This is incredibly helpful, thanks for taking the time to write it. I don't
think there is anything like this level of description of how expr works in
the docs, but I may have missed it.

You also correctly anticipated that the missing-time-series scenario was an
issue for me in this work, so thanks for that too.

cam

On Fri, 13 Dec 2024 at 12:00, 'Brian Candler' via Prometheus Users <
prometheus-users@googlegroups.com> wrote:

> > I do not really understand how expr works in prom rules - is it
> something that simply evaluates to either 1 or 'true' as a go bool type?
>
> No. It's not boolean logic at all.
>
> PromQL works with *vectors*: a vector contains zero or more values, each
> with a distinct set of labels. An alert fires whenever the vector is
> non-empty, regardless of the value. That is, a value of 0 triggers an alert
> just as much as a value of 1000. It's the presence or absence of a value
> which controls alerting.
>
> Take, for example, the promql query "foo". It might return the following,
> all current values of metric foo:
>
> foo{instance="aaa"} 7
> foo{instance="bbb"} 3
> foo{instance="ccc"} 1
>
> That's a vector with three values.
>
> Now take the promql query "foo > 2". It returns a vector with 2 values:
>
> foo{instance="aaa"} 7
> foo{instance="bbb"} 3
>
> If you use "foo > 2" as an alerting expression, then you'll have two
> alerts firing.  If the value of foo{instance="bbb"} drops to 2 or less,
> then the alerting expression returns an instant vector with only one value,
> so the bbb alert resolves, but the aaa alert continues.
>
> This is the reason why "resolved" messages show the most recent value
> which triggered the alert, not the current (non-alerting) value. The
> current value is below the threshold, so is filtered out entirely from the
> PromQL results.
>
> Now, an expression like count({__name__=~"tcpsocket(.+)Inbound"}) also
> gives a vector as its result. If there are no timeseries inside the
> parentheses, then it is the empty vector. If there are one or more
> timeseries, then you get a single-element vector containing a single value
> (which is the count of timeseries) and an empty label set.  You can try
> this for yourself in the PromQL query browser:
>
> count({__name__=~"blah_nonexistent(.*)"})   #   empty result
> count({__name__=~"node_filesystem(.*)"})    #    {} 1234   where {} means
> "empty label set"

◆ **EXERCISE AIM**:
Reproduce the PromQL alerting thread above from "This is incredibly" to "for that too.", word for word.

◆ **DATASET ENTRIES**:
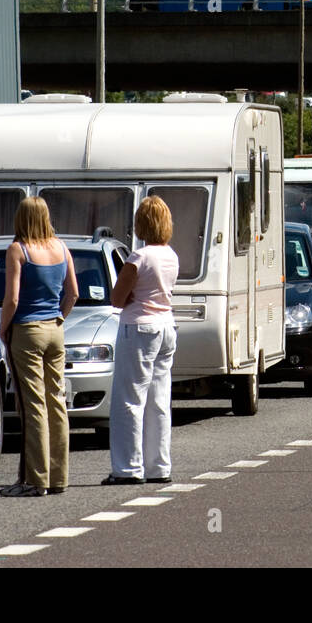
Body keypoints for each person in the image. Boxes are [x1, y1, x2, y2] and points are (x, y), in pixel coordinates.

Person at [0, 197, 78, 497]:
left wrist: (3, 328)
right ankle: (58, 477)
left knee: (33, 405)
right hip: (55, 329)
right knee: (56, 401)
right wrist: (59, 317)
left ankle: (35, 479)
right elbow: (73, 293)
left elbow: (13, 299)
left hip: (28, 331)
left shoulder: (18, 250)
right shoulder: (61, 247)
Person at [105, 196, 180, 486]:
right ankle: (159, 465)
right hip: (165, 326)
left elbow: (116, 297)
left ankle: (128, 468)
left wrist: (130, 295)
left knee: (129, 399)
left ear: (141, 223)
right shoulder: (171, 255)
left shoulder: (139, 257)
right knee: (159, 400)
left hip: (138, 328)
---
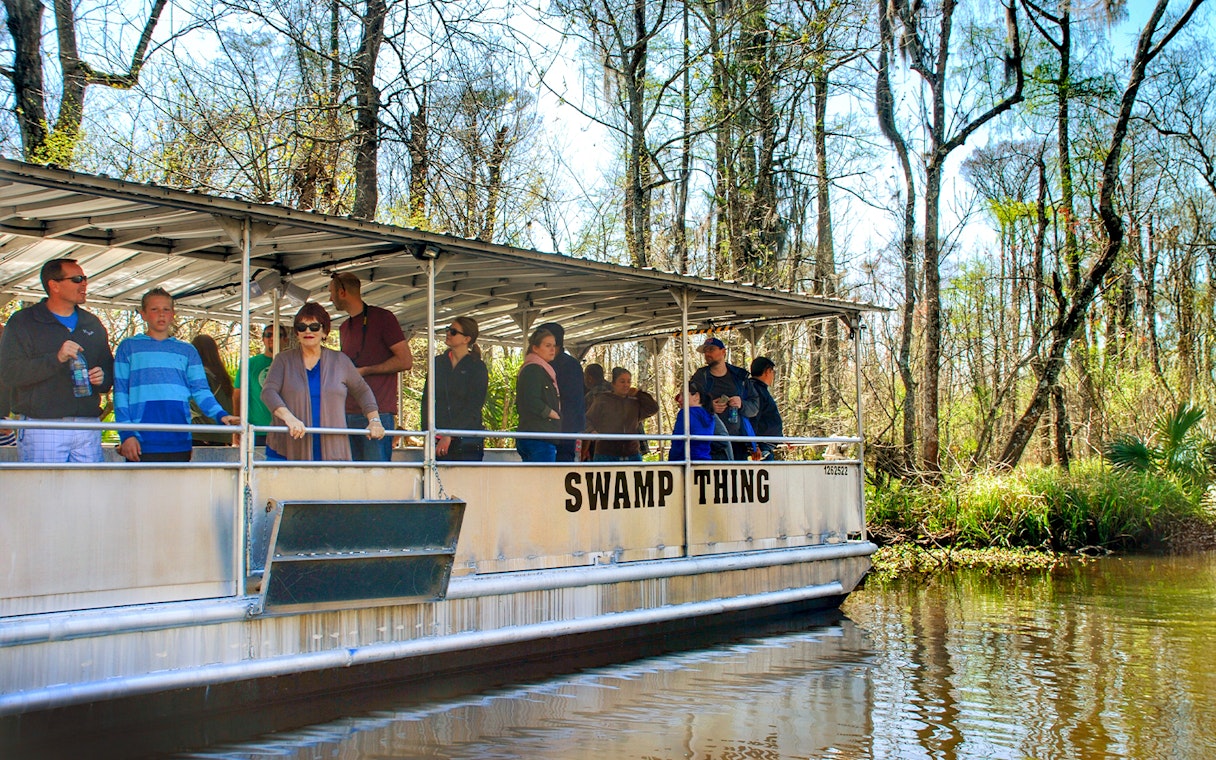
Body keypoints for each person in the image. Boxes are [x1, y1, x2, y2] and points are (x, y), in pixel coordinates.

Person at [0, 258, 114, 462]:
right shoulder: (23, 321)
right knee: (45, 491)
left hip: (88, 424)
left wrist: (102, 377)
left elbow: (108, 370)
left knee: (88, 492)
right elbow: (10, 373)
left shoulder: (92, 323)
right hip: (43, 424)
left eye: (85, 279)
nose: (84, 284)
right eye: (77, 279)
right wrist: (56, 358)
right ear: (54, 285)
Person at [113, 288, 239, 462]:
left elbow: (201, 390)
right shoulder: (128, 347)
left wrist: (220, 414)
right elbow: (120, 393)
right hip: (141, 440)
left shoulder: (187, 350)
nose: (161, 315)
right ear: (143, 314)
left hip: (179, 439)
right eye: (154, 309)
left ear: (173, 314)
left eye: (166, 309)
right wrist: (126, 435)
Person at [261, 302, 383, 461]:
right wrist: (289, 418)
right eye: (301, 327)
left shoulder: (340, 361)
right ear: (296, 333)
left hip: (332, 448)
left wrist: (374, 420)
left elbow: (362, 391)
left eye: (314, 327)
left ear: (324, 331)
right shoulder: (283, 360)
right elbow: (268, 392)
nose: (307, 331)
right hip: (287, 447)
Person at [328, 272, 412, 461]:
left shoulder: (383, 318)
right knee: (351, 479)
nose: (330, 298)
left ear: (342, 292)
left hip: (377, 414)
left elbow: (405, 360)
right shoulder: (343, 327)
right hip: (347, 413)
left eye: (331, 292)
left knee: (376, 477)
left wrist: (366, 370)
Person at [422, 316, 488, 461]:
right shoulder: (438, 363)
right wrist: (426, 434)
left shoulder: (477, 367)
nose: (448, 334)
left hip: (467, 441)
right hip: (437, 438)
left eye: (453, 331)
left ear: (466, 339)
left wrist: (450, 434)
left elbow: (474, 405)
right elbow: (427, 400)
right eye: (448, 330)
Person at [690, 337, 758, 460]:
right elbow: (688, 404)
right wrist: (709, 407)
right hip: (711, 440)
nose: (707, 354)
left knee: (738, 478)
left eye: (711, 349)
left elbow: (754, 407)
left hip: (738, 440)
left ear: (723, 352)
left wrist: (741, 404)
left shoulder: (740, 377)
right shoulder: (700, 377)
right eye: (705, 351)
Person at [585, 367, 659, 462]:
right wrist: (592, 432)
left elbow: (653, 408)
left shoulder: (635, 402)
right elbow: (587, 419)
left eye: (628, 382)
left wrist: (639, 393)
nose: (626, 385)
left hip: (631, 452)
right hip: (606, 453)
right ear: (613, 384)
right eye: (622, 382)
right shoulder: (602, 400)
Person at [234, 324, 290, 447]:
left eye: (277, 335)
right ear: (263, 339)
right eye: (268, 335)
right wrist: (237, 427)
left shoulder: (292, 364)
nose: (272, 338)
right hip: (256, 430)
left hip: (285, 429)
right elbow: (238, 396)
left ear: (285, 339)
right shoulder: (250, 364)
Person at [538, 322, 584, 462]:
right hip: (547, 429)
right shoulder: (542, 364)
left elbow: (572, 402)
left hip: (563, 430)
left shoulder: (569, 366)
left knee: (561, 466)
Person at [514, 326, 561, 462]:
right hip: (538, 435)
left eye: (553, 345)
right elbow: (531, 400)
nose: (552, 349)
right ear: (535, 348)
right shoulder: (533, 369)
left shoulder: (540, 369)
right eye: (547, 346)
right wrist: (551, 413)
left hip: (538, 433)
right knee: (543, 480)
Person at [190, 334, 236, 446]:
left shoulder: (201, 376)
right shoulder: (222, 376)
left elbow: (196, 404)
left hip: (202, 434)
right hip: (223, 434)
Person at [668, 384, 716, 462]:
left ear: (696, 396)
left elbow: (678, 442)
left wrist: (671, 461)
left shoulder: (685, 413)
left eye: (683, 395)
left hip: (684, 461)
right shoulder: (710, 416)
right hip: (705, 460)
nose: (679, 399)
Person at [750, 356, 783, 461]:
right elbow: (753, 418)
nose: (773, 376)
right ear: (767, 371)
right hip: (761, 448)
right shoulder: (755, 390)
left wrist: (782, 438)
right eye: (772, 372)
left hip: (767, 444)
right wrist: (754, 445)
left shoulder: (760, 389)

◆ **RESULT BELOW**:
This is incredibly helpful, thanks for taking the time to write it. I don't
think there is anything like this level of description of how expr works in
the docs, but I may have missed it.

You also correctly anticipated that the missing-time-series scenario was an
issue for me in this work, so thanks for that too.